Er zijn veel dingen die je vandaag niet kunt doen en die je daarom moet opschuiven tot later: als je nog geen 18 bent, kun je nu nog geen rijbewijs halen; als je in de examenklas zit, kun je in de maand maart nog geen examen doen.
En zo zijn er 10.000 voorbeelden te bedenken, dat we iets niet vandaag kunnen doen, maar pas morgen of later; en dat is niet erg.
Maar het gaat Salomo erom, dat je niet pocht op de dag van morgen en op jouw plannen en activiteiten van die dag, alsof je er onfeilbaar zeker van kon zijn, dat je die dag zult beleven en dat er dan ook nog 's niets zal gebeuren, wat deze plannen zal dwarsbomen. Je bent absoluut niet zeker van je leven en je weet heel niet hoe alles zal gaan!
Daarom zegt de apostel Jacobus in zijn brief, hoofdstuk 4 vers 13─15 tegen mensen die zo onbedachtzaam zeggen: `Ik zal in de toekomst dit of dat doen': “Gij, die niet weet, wat morgen geschieden zal! Want hoedanig is uw leven? Want het is een damp die voor een weinig tijd gezien wordt en daarna verdwijnt. In plaats dat gij zoudt zeggen: indien de Heere wil en wij leven zullen, zo zullen wij dit of dat doen.”
En vooral: de dingen van God kun je en mag je niet uitstellen.
Ik zal je twee voorbeelden geven:
Een kleine jongen zegt tegen zijn moeder: `Morgen zal ik een gehoorzame jongen zijn, maar vandaag nog niet.' Kan hij dat eerlijk menen? Nee, als hij eerlijk gehoorzaam wil zijn, zal hij het nú zijn, en als hij het nú niet wil zijn, wil hij het nu ook niet eerlijk morgen zijn.
Een man zegt tegen zijn vrouw: `Morgen zal ik je liefhebben, maar vandaag ga ik nog een keer met een ander op stap...' Kan dat? Nee, nee en nog 's nee, dat kan niet. Dat voel je wel aan!
En jij denkt dat je wel zo met de HEERE kunt omgaan?: `Morgen zal ik U dienen en liefhebben en gehoorzamen, maar vandaag zal ik Uw vijand nog zijn en mij vijandig gedragen en U krenken en beledigen en onteren met zondigen...'
Je voelt wel: ook dat kan niet.
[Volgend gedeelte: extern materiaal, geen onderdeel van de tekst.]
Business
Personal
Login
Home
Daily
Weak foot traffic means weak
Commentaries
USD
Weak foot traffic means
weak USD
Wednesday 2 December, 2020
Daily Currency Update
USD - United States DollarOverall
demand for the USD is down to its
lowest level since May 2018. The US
Daarom moeten wij ons nu tot de HEERE wenden, onbekeerd als we zijn. En Hij heeft beweerd dat we bij Hem van harte welkom zijn. Dus: wat houdt ons tegen? Onze onmacht? Onze onwil? Onze onvrijmoedigheid? Vertel het Hem. Hij weet raad.
De dag van morgen is onzeker
Het `Heden' is Gods Dag:
Zijn roepstem treft onz' oren zeker
Och, dat z' ons hart ook treffen mag!